UK car production rose in April as several plants ramped up production to deliver a number of new key and updated models.
British factories built 127,952 vehicles in April as output grew 5.2 per cent on the same month last year, according to figures released by industry body the Society of Motor Manufacturers and Traders (SMMT).
Output had slumped since November in response to falling domestic demand, especially for diesel models, and due to the changeover between older and newer cars.
Manufacturing for home and overseas markets grew by 7.3 per cent and 4.7 per cent respectively, with 103,662 cars built for export in the month accounting for 81.0 per cent of total production.
However, year-to-date, overall output remains down, by 3.9 per cent, with a total of 568,378 cars leaving production lines in the first four months of 2018.

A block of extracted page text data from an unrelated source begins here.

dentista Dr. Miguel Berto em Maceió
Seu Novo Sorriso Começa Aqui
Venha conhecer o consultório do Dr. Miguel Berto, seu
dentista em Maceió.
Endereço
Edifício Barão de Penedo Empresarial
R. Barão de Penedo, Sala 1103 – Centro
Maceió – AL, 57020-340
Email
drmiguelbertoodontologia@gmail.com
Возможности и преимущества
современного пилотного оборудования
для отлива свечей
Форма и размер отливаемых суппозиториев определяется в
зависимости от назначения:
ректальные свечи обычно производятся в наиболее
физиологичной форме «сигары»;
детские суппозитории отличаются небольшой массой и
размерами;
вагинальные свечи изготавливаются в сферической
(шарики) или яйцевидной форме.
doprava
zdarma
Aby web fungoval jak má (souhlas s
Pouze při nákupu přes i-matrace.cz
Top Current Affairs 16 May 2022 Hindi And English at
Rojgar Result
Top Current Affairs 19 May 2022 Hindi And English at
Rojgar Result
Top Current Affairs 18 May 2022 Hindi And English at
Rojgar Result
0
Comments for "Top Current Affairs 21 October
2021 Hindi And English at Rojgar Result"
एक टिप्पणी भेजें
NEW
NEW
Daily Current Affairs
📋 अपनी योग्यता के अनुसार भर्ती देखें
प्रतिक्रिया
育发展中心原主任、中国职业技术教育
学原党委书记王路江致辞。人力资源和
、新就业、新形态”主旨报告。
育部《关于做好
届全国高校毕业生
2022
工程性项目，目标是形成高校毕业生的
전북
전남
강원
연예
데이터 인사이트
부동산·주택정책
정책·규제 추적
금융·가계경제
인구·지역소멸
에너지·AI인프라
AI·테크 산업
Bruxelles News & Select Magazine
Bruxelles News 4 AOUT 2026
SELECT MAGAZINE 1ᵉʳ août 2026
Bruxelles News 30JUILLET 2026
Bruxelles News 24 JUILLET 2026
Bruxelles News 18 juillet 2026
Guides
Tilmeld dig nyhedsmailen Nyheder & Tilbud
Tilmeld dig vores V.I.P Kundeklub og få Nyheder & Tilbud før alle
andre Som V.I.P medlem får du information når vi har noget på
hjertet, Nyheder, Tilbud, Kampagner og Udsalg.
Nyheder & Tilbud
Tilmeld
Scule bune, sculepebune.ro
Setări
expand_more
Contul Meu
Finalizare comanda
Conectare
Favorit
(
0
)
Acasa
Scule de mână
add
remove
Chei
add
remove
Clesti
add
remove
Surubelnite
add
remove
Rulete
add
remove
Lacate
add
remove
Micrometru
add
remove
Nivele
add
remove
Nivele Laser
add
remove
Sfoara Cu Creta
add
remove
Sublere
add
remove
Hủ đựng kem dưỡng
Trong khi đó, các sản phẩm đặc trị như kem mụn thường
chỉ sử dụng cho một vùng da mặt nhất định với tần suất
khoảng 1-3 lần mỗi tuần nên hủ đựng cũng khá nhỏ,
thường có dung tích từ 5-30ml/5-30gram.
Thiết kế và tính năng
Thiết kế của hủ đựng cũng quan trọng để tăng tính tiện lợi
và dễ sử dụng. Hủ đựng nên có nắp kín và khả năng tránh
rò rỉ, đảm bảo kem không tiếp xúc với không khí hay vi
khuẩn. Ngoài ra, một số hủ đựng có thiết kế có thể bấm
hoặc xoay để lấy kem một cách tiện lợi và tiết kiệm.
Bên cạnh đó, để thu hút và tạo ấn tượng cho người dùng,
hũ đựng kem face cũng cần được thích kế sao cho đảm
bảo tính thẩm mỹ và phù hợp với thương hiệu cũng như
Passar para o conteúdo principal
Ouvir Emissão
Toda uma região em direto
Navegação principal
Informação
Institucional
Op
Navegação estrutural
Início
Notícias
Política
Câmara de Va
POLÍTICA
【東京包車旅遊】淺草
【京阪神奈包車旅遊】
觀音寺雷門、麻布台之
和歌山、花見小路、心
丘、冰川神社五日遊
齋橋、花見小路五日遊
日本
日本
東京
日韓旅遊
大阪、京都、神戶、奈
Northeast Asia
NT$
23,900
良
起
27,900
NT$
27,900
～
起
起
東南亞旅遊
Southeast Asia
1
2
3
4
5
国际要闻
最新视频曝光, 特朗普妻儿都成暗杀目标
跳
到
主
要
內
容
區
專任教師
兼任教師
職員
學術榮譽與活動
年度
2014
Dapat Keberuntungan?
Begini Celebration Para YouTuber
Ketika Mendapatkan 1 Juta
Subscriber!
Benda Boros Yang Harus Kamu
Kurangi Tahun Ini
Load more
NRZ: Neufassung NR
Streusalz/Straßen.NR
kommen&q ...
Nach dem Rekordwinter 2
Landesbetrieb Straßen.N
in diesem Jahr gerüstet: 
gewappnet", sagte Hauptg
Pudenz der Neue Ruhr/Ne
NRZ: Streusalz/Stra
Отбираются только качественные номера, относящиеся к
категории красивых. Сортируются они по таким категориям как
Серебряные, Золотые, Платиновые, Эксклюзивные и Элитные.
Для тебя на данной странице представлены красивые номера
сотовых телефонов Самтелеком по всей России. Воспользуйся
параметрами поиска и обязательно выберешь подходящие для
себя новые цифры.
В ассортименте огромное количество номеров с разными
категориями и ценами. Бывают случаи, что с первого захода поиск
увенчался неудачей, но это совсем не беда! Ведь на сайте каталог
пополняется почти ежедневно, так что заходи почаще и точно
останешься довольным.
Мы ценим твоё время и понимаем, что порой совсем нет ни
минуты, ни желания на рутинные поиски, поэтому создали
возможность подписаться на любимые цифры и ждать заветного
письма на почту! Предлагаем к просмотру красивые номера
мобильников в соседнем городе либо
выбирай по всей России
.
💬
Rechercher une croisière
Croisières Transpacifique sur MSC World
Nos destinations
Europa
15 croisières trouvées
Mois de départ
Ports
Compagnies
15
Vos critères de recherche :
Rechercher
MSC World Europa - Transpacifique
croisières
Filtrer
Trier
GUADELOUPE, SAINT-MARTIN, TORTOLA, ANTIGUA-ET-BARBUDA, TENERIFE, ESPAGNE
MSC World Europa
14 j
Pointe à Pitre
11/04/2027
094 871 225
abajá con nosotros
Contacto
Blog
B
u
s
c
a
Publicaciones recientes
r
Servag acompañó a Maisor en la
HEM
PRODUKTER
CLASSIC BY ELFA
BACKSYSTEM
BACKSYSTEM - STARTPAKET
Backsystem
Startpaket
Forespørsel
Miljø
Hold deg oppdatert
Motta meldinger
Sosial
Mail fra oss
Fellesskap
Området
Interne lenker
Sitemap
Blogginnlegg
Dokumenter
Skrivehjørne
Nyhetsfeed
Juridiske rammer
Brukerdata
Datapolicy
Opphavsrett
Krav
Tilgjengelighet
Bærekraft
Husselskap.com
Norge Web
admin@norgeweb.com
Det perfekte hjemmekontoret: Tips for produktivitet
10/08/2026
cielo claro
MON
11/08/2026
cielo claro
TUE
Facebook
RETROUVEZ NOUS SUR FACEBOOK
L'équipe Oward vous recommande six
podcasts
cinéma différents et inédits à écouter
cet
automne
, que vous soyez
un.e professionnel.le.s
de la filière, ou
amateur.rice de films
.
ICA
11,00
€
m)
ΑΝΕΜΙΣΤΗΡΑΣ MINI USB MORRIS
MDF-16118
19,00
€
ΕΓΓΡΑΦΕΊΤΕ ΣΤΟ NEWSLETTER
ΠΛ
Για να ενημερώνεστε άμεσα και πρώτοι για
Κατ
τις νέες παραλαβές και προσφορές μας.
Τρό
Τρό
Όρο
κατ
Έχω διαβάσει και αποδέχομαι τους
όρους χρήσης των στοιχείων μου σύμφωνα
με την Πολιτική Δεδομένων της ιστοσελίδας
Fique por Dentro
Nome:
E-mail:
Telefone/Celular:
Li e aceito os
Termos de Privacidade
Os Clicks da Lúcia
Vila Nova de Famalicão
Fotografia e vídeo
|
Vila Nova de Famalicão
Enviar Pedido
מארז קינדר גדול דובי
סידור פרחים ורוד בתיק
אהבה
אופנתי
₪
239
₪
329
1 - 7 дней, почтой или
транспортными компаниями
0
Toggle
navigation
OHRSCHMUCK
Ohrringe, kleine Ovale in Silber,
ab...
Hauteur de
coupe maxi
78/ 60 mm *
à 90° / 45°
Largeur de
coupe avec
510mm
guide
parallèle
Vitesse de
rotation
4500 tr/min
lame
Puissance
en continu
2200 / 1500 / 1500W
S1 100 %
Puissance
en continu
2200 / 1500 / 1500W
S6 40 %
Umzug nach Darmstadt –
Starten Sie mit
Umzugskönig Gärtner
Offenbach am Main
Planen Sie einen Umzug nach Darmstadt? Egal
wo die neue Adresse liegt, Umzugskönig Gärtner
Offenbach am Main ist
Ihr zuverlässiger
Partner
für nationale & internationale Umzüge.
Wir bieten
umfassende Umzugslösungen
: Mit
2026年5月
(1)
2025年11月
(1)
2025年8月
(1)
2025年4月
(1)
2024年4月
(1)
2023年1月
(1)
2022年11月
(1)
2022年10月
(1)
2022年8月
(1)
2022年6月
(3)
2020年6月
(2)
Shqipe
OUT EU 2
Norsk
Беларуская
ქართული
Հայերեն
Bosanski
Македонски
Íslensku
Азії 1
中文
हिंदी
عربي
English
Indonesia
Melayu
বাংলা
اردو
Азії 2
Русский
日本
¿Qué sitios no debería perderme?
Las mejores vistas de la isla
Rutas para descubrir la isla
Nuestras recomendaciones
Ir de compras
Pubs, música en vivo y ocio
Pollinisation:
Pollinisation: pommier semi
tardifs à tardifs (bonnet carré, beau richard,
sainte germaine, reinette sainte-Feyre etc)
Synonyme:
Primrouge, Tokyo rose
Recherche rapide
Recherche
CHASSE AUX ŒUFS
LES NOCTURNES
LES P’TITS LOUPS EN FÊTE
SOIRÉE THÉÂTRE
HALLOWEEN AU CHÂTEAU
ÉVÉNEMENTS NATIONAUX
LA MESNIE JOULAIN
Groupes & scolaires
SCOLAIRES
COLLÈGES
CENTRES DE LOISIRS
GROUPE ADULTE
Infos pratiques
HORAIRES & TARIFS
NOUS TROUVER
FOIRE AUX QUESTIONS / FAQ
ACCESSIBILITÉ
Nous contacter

Four fifths of these were exported, as domestic demand fell 10.3 per cent against a less substantial 2.2 per cent decline in vehicles destined for global markets.
“While April’s growth isn’t altogether surprising given the significant decline in output this time last year, it is good to see earlier planned investment into new models delivering results,” said SMMT Chief Executive Mike Hawes.
The British automotive industry is concerned, however, that Brexit could see the loss of frictionless, tariff-free trade with its biggest export market.
“The ability of UK plants to attract the next wave of new models and drive future growth depends upon maintaining these competitive conditions after Brexit,” said Hawes.